Goal of the exercise | One number alone answers this: the count of lines below in which the word "pixel" is found.

Data shown |
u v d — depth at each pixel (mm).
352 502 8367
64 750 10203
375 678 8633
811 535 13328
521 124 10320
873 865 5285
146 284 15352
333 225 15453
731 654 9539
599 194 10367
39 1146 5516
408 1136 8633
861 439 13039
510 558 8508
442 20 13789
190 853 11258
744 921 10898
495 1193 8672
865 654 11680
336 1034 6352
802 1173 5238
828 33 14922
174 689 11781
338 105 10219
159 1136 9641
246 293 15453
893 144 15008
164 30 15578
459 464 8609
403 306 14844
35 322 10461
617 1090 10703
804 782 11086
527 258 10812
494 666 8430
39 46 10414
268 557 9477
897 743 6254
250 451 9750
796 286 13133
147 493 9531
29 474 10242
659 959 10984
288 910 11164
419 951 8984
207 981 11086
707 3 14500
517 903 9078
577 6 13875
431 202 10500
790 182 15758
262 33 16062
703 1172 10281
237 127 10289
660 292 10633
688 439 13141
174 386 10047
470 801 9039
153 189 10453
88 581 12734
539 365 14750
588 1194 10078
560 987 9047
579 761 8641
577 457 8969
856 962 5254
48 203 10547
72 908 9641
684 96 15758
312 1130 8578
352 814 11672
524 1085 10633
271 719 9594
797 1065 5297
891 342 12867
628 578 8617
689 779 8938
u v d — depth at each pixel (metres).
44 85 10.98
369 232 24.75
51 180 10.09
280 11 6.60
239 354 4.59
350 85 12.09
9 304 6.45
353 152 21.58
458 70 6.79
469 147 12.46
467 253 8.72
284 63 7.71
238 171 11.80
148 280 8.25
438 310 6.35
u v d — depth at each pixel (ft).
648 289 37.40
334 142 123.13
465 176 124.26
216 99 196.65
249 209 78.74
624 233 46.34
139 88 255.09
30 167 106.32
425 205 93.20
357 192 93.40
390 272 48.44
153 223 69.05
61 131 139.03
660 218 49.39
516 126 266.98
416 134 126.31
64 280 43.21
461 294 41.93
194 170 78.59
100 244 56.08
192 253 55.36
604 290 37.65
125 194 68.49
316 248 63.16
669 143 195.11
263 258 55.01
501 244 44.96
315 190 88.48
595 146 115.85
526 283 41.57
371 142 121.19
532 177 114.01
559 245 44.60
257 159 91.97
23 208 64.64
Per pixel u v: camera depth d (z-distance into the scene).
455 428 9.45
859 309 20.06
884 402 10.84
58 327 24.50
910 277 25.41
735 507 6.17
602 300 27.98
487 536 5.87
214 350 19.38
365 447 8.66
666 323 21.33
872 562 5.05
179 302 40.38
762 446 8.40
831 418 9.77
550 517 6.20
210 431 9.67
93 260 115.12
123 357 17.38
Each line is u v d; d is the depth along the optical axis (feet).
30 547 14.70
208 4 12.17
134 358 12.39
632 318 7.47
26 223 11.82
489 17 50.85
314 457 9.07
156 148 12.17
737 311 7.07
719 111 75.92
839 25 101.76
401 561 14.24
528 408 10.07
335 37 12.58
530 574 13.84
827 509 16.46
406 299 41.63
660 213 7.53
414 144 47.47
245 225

Answer to the exercise | 4